» **Material shown**
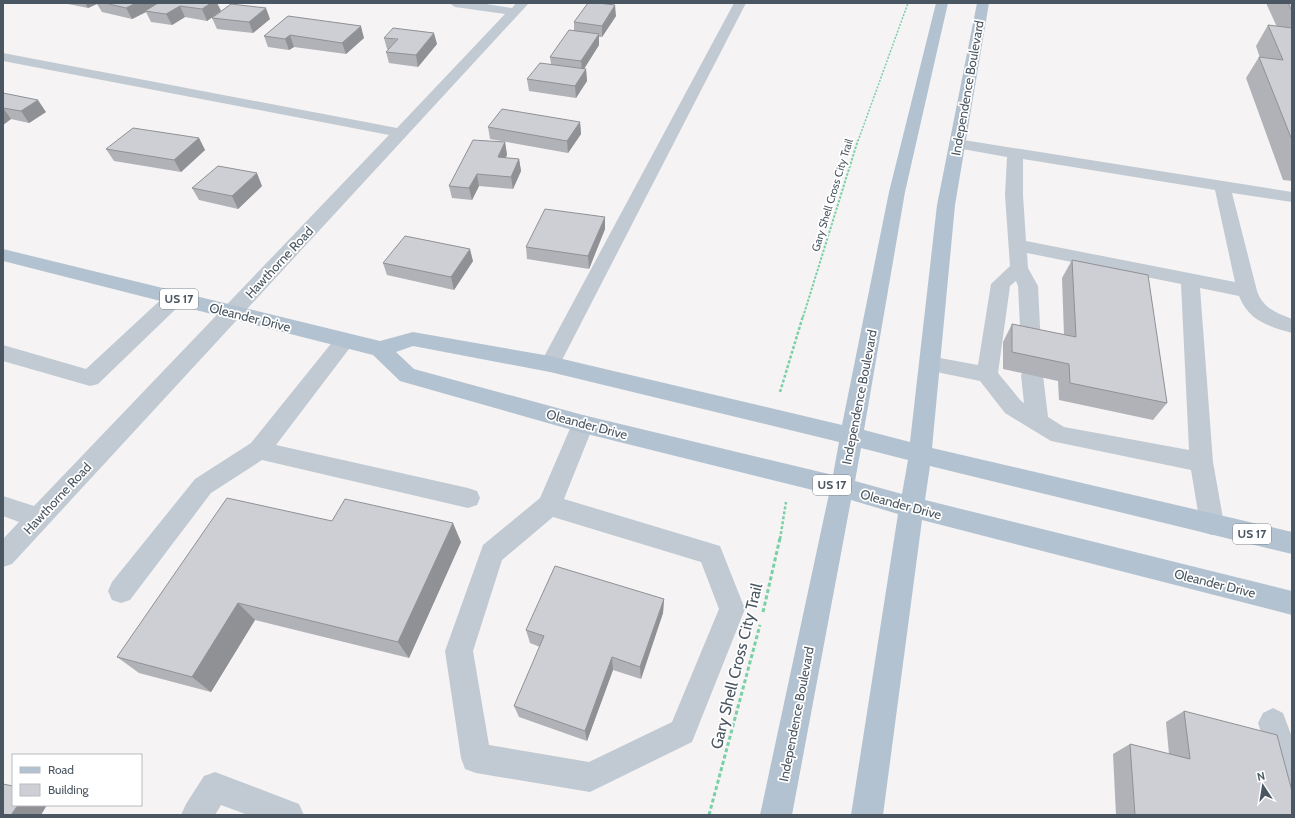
<svg xmlns="http://www.w3.org/2000/svg" width="1295" height="818" font-family="Cabin,sans-serif">
  <style>
    .lines { fill: none; stroke-linecap: round; stroke-linejoin: round }
    .path-far3 { stroke: #7ad0a6; stroke-width: 1.5; stroke-dasharray: 2 1.5; stroke-linecap: butt }
    .path-far2 { stroke: #7ad0a6; stroke-width: 2; stroke-dasharray: 2.5 1.5; stroke-linecap: butt }
    .path-far1 { stroke: #7ad0a6; stroke-width: 2.5; stroke-dasharray: 3 2; stroke-linecap: butt }
    .path { stroke: #7ad0a6; stroke-width: 3; stroke-dasharray: 4 2.5; stroke-linecap: butt }
    .minor { fill: #c1cad2; fill-rule: evenodd }
    .major { fill: #b3c2d1; fill-rule: evenodd }
    .wall { fill: #b0b2b7 }
    .shaded-wall { fill: #909195 }
    .building { fill: #cdcfd5; stroke: #909195 }
    .labels { text-anchor: middle; stroke-width: 3.5; stroke-linejoin: round; paint-order: stroke }
    .far-street-label { font-size: 11px; fill: #4a5661; stroke: #fff }
    .shield { fill: #fff; stroke: #808990; stroke-width: 1 }
    .shield-label { font-size: 12px; font-weight: bold; fill: #4a5661 }
    .street-label { font-size: 13px; fill: #4a5661; stroke: #fff }
    .near-street-label { font-size: 16px; fill: #4a5661; stroke: #fff }
  </style>
  <rect width="100%" height="100%" fill="#f5f3f3"/>
  <g class="lines">
    <path class="path-far3" d="M858,141L908,3"/>
    <path class="path-far2" d="M803,317L858,140"/>
    <path class="path-far1" d="M780,392L803,316
      M780,539L786,502"/>
    <path class="path" d="M763,612L780,538
      M709,815L760,625"/>
    <path class="minor" d="M449,3H480L512,8L516,3H529L12,564L3,567V539L19,522L3,516V496L34,506L389,135L3,61V53L397,128L505,14L455,7Z
      M734,3H746L560,364L557,369L550,372L543,369L540,364Z
      M957,139L1292,192V202L1232,193L1257,291C1263,308 1276,313 1292,319V333C1268,326 1249,321 1239,296L1200,288L1213,462L1224,524L1221,532L1212,535L1203,532L1200,524L1191,470L1051,441L1005,413L980,381L922,369L919,364L922,359L929,356L978,365L991,284L1010,266L1005,195L1007,157L951,147L949,144L951,141ZM1023,159L1215,190L1235,282L1026,241L1023,195ZM1027,253L1181,284L1189,450L1064,427L1048,417L1043,375L1039,369L1032,367L1025,369L1021,375L1024,403L1021,401L998,373L1010,286L1016,281L1018,286L1021,347L1024,352L1031,354L1038,352L1041,347L1038,286L1028,268Z
      M175,291L182,293L185,298L182,303L98,384L90,386L3,361V345L86,369L168,293Z
      M345,333L352,335L355,340L352,345L276,445L468,488L477,491L480,498L477,505L468,508L262,460L211,493L130,600L121,603L112,600L108,591L112,582L195,479L251,443L338,335Z
      M583,415L591,418L594,424L564,499L720,546L745,609L692,742L590,792L476,773L465,769L461,758L445,651L483,545L540,498L572,424L575,418ZM553,517L701,562L719,609L672,722L589,762L489,745L473,651L502,560Z
      M1273,708L1283,713L1292,737V800L1281,796L1258,723L1263,713Z
      M215,772L299,804L304,815H248L221,805L215,815H181L186,804L204,776Z"/>
    <path class="major" d="M936,3H948L905,192L864,430L910,442L937,205L977,3H989L955,205L932,448L1292,532V554L930,466L925,500L1292,591V615L922,520L883,815H851L898,514L851,500L792,815H760L829,494L583,433L407,383L400,381L373,355L3,261V249L380,341L413,332L550,356L842,425L889,192ZM413,346L550,372L839,442L833,475L583,415L414,369L396,352ZM861,448L908,460L902,494L855,481Z"/>
  </g>
  <path class="wall" d="M63,3H217L221,11L207,21L185,17L172,25L151,22L146,12L132,19L102,12L97,4L88,8Z
    M632,3H642L641,4Z
    M1266,3H1292V181L1283,180L1246,78L1259,57L1260,58L1256,46L1268,25L1277,27Z
    M288,16L364,38L346,54L294,47L289,50L268,47L264,36Z
    M616,16L602,37H599V45L584,69H586L587,81L576,98L529,91L527,79L551,64L550,57L574,31V22Z
    M212,18L270,19L253,33L217,29Z
    M384,38L437,44L418,67L389,63L386,52L388,49H387Z
    M3,93L46,112L29,123L11,119L3,125Z
    M580,122L581,134L568,153L490,139L488,127Z
    M199,138L205,150L181,172L114,161L106,149Z
    M505,142L507,155L505,158L519,159L521,171L513,189L479,186L472,200L452,198L449,186Z
    M262,186L238,209L199,200L192,188Z
    M605,229L589,269L527,259L526,247Z
    M1072,260L1167,403L1153,420L1059,400L1058,381L1003,369V342L1012,324L1064,335L1062,278Z
    M473,261L454,290L387,275L383,263Z
    M332,521L461,542L409,658L255,620L211,692L139,673L117,657Z
    M664,599L663,613L641,679L613,670L587,741L519,717L514,706L540,647L530,643L526,630Z
    M1184,711L1292,791V815H1116L1113,754L1130,744L1169,754L1166,722Z"/>
  <path class="shaded-wall" d="M85,3H97V4L88,8Z
    M136,3H159L145,11L146,12L132,19L126,8Z
    M211,3H217L221,11L207,21L202,9Z
    M615,5L616,16L602,37V26Z
    M180,6L185,17L172,25L166,14Z
    M266,8L270,19L253,33L249,22Z
    M361,26L364,38L346,54L342,43Z
    M434,33L437,44L418,67L416,55Z
    M599,34V45L582,72L581,61Z
    M290,35L294,47L289,50L285,39Z
    M586,69L587,81L576,98L575,86Z
    M38,100L46,112L29,123L21,111Z
    M3,108L11,119L3,125Z
    M580,122L581,134L568,153L567,141Z
    M199,138L205,150L181,172L174,160Z
    M505,142L507,155L500,169L498,157Z
    M519,159L521,171L513,189L511,177Z
    M257,173L262,186L238,209L232,196Z
    M477,174L479,186L472,200L469,188Z
    M605,217V229L589,269L588,256Z
    M470,249L473,261L454,290L451,277Z
    M453,523L461,542L409,658L398,642Z
    M664,599L663,613L641,679L640,667Z
    M238,603L255,620L211,692L192,677Z
    M612,657L613,670L587,741L585,731Z
    M18,805H47L41,815H11Z"/>
  <path class="building" d="M105,3H136L126,8Z
    M158,3H211L202,9L180,6L166,14L145,11Z
    M588,3H598L615,5L602,26L574,22Z
    M1288,3H1292V11Z
    M231,4L266,8L249,22L212,18Z
    M288,16L361,26L342,43L290,35L285,39L264,36Z
    M1268,25L1292,28V140L1259,57L1283,60Z
    M393,28L434,33L416,55L386,52L398,39L384,38Z
    M569,30L599,34L581,61L550,57Z
    M540,63L586,69L575,86L527,79Z
    M3,93L38,100L21,111L3,108Z
    M502,109L580,122L567,141L488,127Z
    M133,128L199,138L174,160L106,149Z
    M473,140L505,142L498,157L519,159L511,177L477,174L469,188L449,186Z
    M218,166L257,173L232,196L192,188Z
    M545,209L605,217L588,256L526,247Z
    M405,236L470,249L451,277L383,263Z
    M1072,260L1148,275L1167,403L1070,383L1069,364L1012,352V324L1076,337Z
    M227,498L332,521L345,499L453,523L398,642L238,603L192,677L117,657Z
    M555,566L664,599L640,667L612,657L585,731L514,706L544,636L526,630Z
    M1184,711L1277,735L1292,791V815H1135L1130,744L1190,759Z
    M3,784L13,786V805H18L11,815H3Z"/>
  <g class="labels">
    <g class="far-street-label">
      <text transform="translate(832 195) rotate(-73)" y="4">Gary Shell Cross City Trail</text>
    </g>
    <g class="shield">
      <rect x="160" y="289" width="38" height="20" rx="3"/>
      <rect x="813" y="475" width="38" height="20" rx="3"/>
      <rect x="1233" y="524" width="38" height="20" rx="3"/>
    </g>
    <g class="shield-label">
      <text x="179" y="303">US 17</text>
      <text x="832" y="489">US 17</text>
      <text x="1252" y="538">US 17</text>
    </g>
    <g class="street-label">
      <text transform="translate(967 88) rotate(-80)" y="5">Independence Boulevard</text>
      <text transform="translate(279 262) rotate(-47)" y="5">Hawthorne Road</text>
      <text transform="translate(250 317) rotate(14)" y="5">Oleander Drive</text>
      <text transform="translate(859 397) rotate(-79)" y="5">Independence Boulevard</text>
      <text transform="translate(587 424) rotate(15)" y="5">Oleander Drive</text>
      <text transform="translate(57 498) rotate(-47)" y="5">Hawthorne Road</text>
      <text transform="translate(901 504) rotate(15)" y="5">Oleander Drive</text>
      <text transform="translate(1215 583) rotate(14)" y="5">Oleander Drive</text>
      <text transform="translate(796 714) rotate(-79)" y="5">Independence Boulevard</text>
    </g>
    <g class="near-street-label">
      <text transform="translate(736 666) rotate(-76)" y="6">Gary Shell Cross City Trail</text>
    </g>
  </g>
  <rect width="1295" height="818" fill="none" stroke="#4a5661" stroke-width="8"/>
  <rect x="12" y="754" width="130" height="52" fill="#ffffff" stroke="#b7bbc0"/>
  <rect x="20" y="767" width="20" height="6" fill="#b3c2d1" stroke="#b7bbc0"/>
  <text x="48" y="774" font-size="12" fill="#4a5661">Road</text>
  <rect x="20" y="784" width="20" height="12" fill="#cdcfd5" stroke="#b7bbc0"/>
  <text x="48" y="794" font-size="12" fill="#4a5661">Building</text>
  <g transform="translate(1263 786) rotate(348)" stroke="#ffffff" stroke-width="3" paint-order="stroke">
  <path d="M0-3L7 15L0 10L-7 15Z" fill="#4a5661"/>
  <text y="-6" font-size="11" font-weight="bold" text-anchor="middle" fill="#4a5661">N</text>
  </g>
</svg>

» **Aim of the task**
Taking the listing line by line, count those with the word "Road" and report that number only.

» **Task response**
3